→ **DATA EXTRACT**:
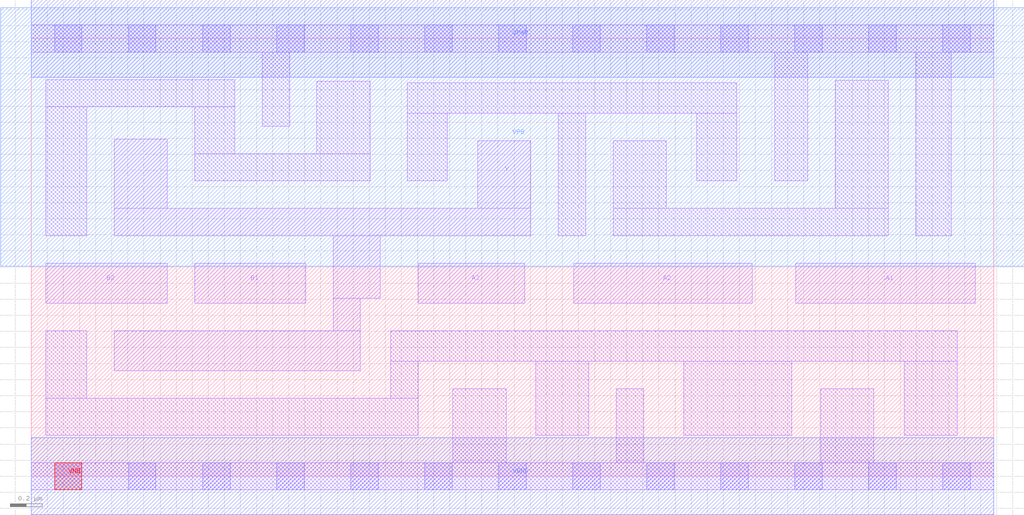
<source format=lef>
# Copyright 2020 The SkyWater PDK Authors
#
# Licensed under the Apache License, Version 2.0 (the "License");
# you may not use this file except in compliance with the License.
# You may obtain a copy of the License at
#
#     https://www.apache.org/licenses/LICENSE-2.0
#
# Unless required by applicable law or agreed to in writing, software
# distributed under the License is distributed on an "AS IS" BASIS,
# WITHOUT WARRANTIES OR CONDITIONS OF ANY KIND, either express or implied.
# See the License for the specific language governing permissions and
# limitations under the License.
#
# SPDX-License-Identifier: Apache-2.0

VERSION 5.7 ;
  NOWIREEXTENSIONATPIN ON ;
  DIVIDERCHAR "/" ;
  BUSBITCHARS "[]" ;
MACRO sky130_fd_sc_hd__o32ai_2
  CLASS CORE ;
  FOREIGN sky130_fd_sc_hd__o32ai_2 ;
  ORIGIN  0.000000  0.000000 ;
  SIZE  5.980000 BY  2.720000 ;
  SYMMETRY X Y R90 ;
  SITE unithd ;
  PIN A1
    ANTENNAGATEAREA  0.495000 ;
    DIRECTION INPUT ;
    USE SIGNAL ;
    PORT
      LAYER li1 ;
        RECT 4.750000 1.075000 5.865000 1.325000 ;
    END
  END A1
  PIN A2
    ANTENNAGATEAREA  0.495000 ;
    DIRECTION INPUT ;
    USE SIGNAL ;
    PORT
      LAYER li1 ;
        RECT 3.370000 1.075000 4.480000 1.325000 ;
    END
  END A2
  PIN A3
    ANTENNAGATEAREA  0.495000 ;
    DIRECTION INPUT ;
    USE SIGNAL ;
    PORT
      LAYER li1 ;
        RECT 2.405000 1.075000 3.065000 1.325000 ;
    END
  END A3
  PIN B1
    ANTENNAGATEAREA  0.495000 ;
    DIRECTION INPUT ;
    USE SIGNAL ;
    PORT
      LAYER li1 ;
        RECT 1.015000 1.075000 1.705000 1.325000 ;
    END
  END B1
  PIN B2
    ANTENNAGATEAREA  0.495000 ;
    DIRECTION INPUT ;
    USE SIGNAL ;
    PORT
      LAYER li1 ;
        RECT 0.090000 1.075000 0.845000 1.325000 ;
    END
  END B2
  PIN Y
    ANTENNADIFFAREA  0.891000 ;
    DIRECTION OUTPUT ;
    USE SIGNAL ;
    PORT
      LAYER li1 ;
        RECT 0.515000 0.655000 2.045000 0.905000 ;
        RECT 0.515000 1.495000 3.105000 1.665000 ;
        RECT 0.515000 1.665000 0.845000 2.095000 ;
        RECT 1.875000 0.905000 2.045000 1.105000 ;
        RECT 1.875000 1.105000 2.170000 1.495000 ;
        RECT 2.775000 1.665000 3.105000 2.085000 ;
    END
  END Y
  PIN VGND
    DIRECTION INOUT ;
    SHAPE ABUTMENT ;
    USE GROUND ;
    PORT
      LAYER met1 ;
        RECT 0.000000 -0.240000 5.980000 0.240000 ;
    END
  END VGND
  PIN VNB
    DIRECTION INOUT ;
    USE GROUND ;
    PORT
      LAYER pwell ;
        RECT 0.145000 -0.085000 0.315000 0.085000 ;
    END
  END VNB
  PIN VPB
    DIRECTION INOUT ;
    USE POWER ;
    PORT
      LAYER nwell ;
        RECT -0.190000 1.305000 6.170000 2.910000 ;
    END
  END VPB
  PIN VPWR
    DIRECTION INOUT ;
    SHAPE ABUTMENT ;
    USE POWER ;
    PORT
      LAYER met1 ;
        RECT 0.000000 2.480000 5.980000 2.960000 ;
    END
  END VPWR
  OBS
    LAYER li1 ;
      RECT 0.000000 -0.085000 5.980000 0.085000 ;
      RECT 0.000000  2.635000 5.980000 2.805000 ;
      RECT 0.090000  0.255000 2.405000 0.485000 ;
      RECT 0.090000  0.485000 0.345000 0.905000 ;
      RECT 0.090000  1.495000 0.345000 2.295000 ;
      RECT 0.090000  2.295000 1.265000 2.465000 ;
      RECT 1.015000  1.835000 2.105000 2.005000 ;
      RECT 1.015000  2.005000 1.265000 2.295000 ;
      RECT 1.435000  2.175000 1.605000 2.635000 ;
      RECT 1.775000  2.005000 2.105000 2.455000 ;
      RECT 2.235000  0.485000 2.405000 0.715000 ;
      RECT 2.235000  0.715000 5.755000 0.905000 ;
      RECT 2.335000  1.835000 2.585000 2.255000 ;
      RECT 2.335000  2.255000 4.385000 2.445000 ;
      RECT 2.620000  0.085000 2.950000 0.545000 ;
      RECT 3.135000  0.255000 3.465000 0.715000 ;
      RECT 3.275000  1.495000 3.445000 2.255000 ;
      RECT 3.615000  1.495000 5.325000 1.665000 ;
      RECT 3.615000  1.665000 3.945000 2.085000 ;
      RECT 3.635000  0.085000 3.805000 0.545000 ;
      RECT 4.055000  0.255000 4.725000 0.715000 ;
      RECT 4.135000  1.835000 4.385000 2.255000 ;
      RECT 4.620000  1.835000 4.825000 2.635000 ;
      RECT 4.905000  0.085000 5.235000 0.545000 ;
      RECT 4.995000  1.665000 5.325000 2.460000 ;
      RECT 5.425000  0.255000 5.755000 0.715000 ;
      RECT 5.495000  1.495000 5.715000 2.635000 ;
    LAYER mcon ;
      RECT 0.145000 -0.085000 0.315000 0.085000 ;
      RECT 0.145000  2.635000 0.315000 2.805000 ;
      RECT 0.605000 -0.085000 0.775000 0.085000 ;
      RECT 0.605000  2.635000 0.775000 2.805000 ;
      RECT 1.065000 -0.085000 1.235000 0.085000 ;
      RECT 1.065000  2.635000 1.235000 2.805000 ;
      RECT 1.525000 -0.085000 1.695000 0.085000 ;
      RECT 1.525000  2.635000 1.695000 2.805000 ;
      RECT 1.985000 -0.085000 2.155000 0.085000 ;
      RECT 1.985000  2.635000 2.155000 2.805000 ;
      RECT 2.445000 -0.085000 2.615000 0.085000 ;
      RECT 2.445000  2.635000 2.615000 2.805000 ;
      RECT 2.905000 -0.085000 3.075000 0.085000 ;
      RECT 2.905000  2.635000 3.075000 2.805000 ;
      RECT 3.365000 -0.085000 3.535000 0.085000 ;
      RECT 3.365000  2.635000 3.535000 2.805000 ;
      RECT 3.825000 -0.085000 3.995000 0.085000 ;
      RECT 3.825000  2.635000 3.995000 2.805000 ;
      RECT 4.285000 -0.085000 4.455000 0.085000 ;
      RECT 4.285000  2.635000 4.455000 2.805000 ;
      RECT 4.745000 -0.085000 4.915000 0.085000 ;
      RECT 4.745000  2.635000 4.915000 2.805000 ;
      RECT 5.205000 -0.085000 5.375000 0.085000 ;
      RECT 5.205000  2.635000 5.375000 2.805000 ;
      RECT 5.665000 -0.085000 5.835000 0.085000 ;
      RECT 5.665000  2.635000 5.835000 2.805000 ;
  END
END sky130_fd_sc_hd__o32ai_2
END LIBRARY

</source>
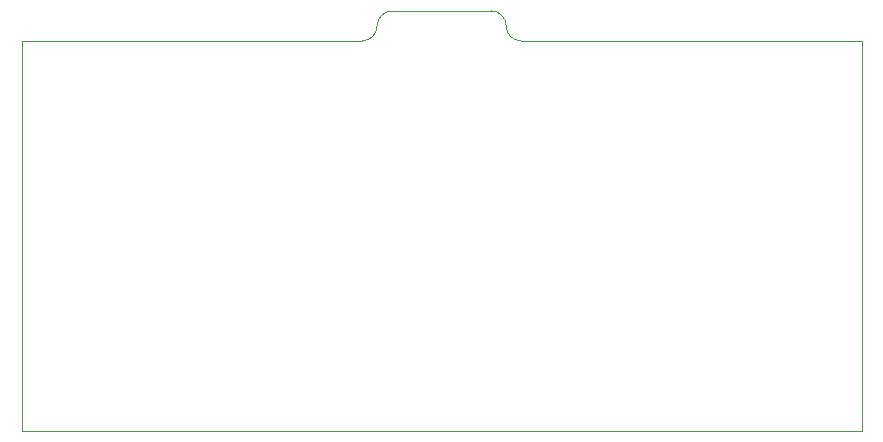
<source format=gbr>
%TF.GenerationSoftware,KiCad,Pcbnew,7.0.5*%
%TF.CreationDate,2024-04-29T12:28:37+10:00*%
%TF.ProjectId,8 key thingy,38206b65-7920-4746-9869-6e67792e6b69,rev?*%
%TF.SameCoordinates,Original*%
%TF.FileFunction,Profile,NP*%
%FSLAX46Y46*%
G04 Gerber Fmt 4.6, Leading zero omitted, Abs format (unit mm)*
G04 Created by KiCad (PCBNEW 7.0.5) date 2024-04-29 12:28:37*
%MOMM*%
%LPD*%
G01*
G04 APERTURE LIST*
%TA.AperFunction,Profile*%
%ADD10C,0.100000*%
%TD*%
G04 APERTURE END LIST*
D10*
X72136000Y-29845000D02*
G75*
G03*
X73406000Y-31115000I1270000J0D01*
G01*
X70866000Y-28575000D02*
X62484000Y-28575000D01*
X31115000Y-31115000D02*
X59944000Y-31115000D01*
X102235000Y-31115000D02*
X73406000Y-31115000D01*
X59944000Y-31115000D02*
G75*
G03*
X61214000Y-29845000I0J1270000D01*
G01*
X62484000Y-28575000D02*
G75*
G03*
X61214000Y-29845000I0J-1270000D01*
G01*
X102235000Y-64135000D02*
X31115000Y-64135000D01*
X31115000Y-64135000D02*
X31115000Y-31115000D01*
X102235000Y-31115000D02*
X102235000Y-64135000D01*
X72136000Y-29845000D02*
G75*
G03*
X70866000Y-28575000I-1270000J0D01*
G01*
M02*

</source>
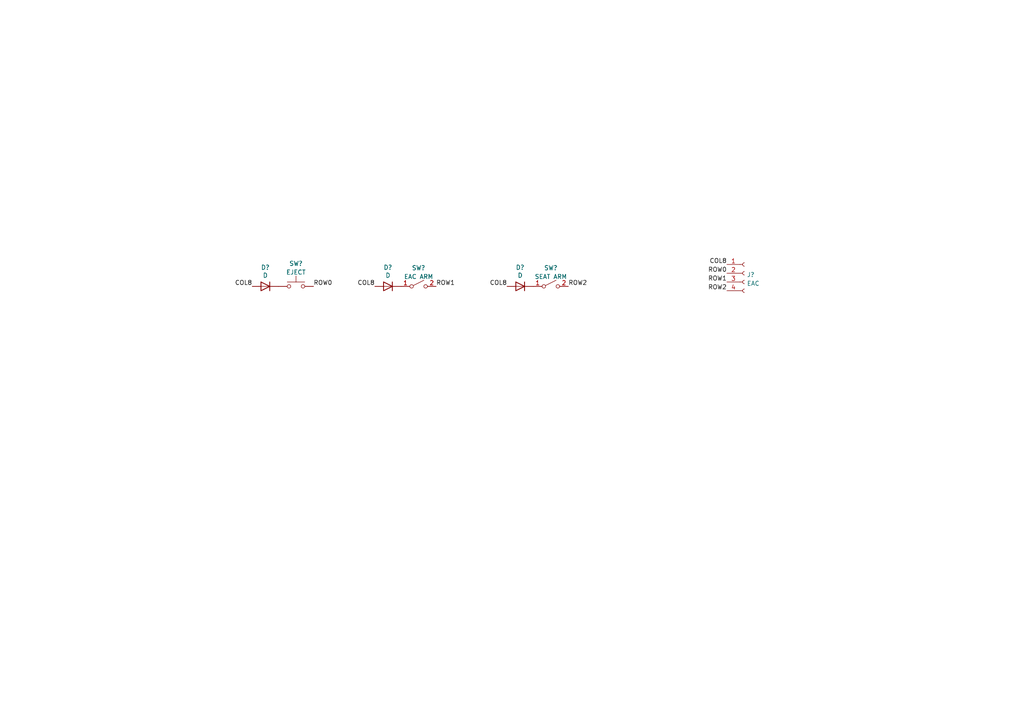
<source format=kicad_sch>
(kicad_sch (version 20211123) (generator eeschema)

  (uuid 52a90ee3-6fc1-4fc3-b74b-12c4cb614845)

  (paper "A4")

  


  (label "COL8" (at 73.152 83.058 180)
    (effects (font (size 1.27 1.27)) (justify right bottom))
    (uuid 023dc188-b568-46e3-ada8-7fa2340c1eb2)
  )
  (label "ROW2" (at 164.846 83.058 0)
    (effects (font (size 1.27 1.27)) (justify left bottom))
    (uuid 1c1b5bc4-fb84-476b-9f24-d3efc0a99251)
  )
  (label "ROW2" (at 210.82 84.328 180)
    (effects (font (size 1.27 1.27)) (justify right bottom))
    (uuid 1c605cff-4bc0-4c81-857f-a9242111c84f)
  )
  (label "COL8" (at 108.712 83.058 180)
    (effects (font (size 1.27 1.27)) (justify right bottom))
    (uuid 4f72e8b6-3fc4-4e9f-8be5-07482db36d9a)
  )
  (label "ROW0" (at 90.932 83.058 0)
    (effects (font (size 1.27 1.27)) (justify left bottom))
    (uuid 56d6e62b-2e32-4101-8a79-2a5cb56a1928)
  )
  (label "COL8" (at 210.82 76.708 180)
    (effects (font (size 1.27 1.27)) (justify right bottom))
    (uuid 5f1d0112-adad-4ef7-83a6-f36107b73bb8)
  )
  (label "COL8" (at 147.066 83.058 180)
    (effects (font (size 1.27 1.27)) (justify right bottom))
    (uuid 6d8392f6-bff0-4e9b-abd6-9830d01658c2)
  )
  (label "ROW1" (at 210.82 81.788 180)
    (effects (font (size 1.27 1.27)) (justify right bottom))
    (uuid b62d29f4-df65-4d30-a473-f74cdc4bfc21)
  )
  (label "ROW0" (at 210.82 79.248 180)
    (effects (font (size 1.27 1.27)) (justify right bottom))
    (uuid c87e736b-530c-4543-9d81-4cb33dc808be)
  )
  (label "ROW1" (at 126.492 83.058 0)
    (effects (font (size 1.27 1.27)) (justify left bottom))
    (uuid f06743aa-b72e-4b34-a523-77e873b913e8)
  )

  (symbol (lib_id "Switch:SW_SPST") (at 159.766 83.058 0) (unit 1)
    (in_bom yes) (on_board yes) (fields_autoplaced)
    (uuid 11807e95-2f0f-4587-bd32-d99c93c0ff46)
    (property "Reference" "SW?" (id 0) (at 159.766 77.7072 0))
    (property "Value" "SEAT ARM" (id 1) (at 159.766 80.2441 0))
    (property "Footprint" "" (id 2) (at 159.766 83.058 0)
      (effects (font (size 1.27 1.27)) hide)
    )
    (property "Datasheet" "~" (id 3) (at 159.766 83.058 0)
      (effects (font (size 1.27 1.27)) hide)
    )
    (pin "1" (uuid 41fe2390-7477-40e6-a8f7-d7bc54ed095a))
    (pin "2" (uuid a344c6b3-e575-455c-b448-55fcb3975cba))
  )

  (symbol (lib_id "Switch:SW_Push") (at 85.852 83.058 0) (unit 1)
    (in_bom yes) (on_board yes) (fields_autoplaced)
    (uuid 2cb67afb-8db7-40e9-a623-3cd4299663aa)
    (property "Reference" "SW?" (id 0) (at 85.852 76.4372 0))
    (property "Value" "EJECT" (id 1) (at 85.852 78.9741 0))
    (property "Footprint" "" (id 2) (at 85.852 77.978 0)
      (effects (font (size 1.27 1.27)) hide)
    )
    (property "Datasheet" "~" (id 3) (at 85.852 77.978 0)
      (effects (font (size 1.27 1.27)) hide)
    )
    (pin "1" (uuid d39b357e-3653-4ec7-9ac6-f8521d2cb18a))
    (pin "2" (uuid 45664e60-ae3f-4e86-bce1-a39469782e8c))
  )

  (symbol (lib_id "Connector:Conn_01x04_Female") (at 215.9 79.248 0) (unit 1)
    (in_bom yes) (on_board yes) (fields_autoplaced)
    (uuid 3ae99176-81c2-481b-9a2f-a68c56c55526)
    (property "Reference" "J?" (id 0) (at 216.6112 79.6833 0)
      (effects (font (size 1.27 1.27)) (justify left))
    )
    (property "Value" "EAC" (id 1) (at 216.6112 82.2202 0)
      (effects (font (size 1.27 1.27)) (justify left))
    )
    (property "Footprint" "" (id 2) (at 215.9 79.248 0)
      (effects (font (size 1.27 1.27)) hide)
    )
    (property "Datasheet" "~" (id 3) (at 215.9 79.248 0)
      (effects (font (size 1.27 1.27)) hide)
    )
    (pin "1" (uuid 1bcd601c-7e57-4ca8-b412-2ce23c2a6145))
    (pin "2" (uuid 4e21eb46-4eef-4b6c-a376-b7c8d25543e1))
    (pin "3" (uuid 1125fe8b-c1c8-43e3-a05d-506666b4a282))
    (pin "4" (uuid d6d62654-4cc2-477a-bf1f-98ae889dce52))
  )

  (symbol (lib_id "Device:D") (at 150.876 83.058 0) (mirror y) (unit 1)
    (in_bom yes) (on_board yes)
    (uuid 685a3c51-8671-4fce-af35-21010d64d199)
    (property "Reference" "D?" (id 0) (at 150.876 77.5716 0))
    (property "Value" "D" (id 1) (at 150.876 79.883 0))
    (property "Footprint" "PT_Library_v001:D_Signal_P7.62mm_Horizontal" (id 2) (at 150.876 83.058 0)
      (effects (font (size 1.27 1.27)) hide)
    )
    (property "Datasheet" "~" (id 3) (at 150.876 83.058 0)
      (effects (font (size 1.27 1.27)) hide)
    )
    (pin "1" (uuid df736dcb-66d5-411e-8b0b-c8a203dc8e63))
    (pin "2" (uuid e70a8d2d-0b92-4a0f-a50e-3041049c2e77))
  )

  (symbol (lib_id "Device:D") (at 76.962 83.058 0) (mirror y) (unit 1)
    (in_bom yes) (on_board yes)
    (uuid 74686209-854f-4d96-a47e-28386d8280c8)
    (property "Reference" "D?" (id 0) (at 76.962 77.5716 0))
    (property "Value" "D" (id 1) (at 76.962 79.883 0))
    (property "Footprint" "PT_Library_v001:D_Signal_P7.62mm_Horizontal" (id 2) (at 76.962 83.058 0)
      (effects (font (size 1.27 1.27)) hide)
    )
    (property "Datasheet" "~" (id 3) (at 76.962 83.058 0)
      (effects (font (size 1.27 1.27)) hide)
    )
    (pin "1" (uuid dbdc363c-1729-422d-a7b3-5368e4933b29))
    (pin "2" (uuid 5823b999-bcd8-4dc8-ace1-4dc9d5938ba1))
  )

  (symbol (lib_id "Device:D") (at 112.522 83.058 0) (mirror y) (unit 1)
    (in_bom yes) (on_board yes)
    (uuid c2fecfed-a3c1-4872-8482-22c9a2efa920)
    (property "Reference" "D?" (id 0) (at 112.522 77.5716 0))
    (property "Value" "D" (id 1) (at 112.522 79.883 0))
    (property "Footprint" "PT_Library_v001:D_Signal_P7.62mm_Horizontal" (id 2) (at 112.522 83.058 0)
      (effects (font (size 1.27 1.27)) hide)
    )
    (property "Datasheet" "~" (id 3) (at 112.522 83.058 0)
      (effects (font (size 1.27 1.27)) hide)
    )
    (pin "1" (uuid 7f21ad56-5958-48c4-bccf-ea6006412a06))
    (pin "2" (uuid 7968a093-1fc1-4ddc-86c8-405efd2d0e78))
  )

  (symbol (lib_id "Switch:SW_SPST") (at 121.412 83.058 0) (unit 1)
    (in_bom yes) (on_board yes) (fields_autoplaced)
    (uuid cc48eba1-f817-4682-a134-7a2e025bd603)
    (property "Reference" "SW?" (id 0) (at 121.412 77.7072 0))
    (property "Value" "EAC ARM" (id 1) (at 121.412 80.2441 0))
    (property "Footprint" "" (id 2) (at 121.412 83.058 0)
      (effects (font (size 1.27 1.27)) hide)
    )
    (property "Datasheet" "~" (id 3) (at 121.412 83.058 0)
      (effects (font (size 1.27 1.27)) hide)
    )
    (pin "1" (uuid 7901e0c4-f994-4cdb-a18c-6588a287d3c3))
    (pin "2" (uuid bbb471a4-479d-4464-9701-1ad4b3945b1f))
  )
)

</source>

→ **WHAT TO DO**: The material above holds pictures; leave them out and set down exactly the lines from the line with "X73406000Y-31115000I1270000J0D01*" to the line with "(uuid 1c605cff-4bc0-4c81-857f-a9242111c84f)", both included.

→ **OUTPUT BELOW**:
X73406000Y-31115000I1270000J0D01*
G01*
X70866000Y-28575000D02*
X62484000Y-28575000D01*
X31115000Y-31115000D02*
X59944000Y-31115000D01*
X102235000Y-31115000D02*
X73406000Y-31115000D01*
X59944000Y-31115000D02*
G75*
G03*
X61214000Y-29845000I0J1270000D01*
G01*
X62484000Y-28575000D02*
G75*
G03*
X61214000Y-29845000I0J-1270000D01*
G01*
X102235000Y-64135000D02*
X31115000Y-64135000D01*
X31115000Y-64135000D02*
X31115000Y-31115000D01*
X102235000Y-31115000D02*
X102235000Y-64135000D01*
X72136000Y-29845000D02*
G75*
G03*
X70866000Y-28575000I-1270000J0D01*
G01*
M02*

</source>
<source format=kicad_sch>
(kicad_sch (version 20211123) (generator eeschema)

  (uuid 52a90ee3-6fc1-4fc3-b74b-12c4cb614845)

  (paper "A4")

  


  (label "COL8" (at 73.152 83.058 180)
    (effects (font (size 1.27 1.27)) (justify right bottom))
    (uuid 023dc188-b568-46e3-ada8-7fa2340c1eb2)
  )
  (label "ROW2" (at 164.846 83.058 0)
    (effects (font (size 1.27 1.27)) (justify left bottom))
    (uuid 1c1b5bc4-fb84-476b-9f24-d3efc0a99251)
  )
  (label "ROW2" (at 210.82 84.328 180)
    (effects (font (size 1.27 1.27)) (justify right bottom))
    (uuid 1c605cff-4bc0-4c81-857f-a9242111c84f)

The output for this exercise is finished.